> **Data for processing**:
»»

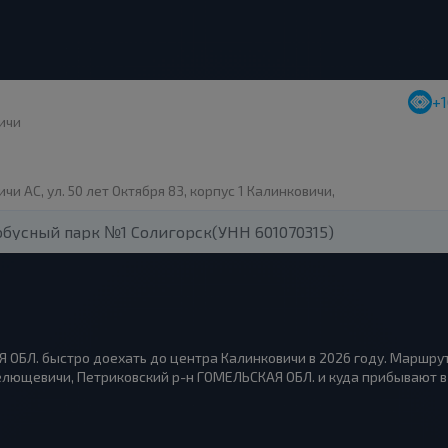
+
ичи
чи АС, ул. 50 лет Октября 83, корпус 1 Калинковичи,
бусный парк №1 Солигорск(УНН 601070315)
 ОБЛ. быстро доехать до центра Калинковичи в 2026 году. Маршрут
лющевичи, Петриковский р-н ГОМЕЛЬСКАЯ ОБЛ. и куда прибывают в К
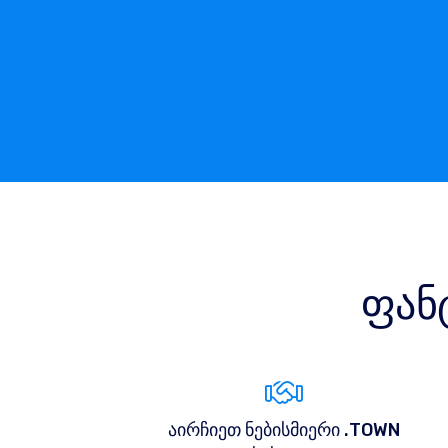
ფან
აირჩიეთ ნებისმიერი .TOWN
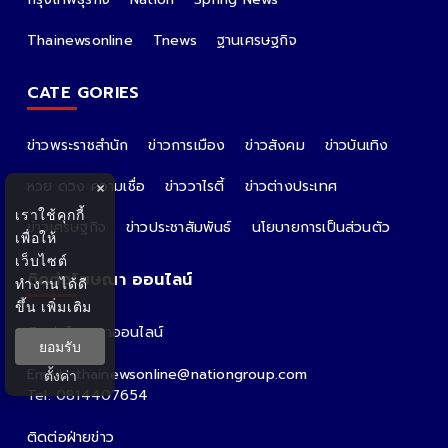
Thainewsonline
Tnews
ฐานเศรษฐกิจ
CATE GORIES
ข่าวพระราชสำนัก
ข่าวการเมือง
ข่าวสังคม
ข่าวบันเทิง
หวย ดวง ความเชื่อ
ข่าววาไรตี้
ข่าวต่างประเทศ
×
เราใช้คุกกี้
ข่าวเศรษฐกิจ
ข่าวประชาสัมพันธ์
นโยบายการเป็นส่วนตัว
เพื่อให้
เว็บไซต์
ติดต่อโฆษณา ออนไลน์
ทำงานได้ดี
ขึ้น
เพิ่มเติม
ติดต่อโฆษณาออนไลน์
ยอมรับ
คุณอ้อ
Email : thainewsonline@nationgroup.com
ตั้งค่า
Tel: 0814407654
ติดต่อฝ่ายข่าว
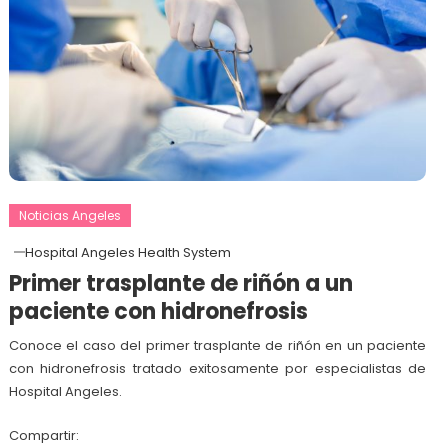
Noticias Angeles
Hospital Angeles Health System
Primer trasplante de riñón a un
paciente con hidronefrosis
Conoce el caso del primer trasplante de riñón en un paciente
con hidronefrosis tratado exitosamente por especialistas de
Hospital Angeles.
Compartir:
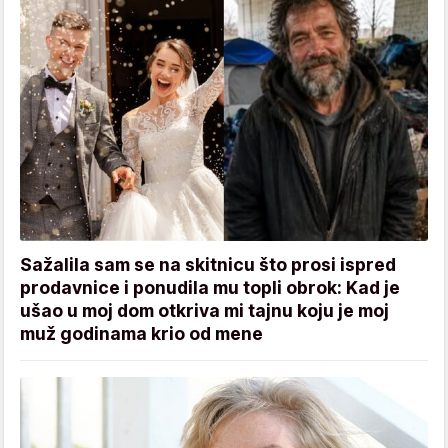
Sažalila sam se na skitnicu što prosi ispred
prodavnice i ponudila mu topli obrok: Kad je
ušao u moj dom otkriva mi tajnu koju je moj
muž godinama krio od mene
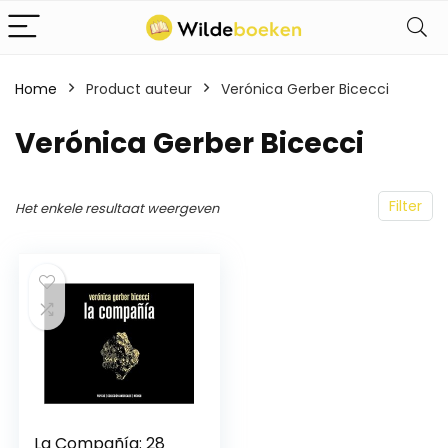
Home
Product auteur
Verónica Gerber Bicecci
Verónica Gerber Bicecci
Filter
Het enkele resultaat weergeven
La Compañía: 28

««

> **Job**: Set down word for word the lines beginning with the one containing "prodavnice i ponudila mu topli obrok: Kad je" and ending with the last line of the listing, inclusive. Omit every picture.

> **Result of this exercise**:
prodavnice i ponudila mu topli obrok: Kad je
ušao u moj dom otkriva mi tajnu koju je moj
muž godinama krio od mene
Home
Product auteur
Verónica Gerber Bicecci
Verónica Gerber Bicecci
Filter
Het enkele resultaat weergeven
La Compañía: 28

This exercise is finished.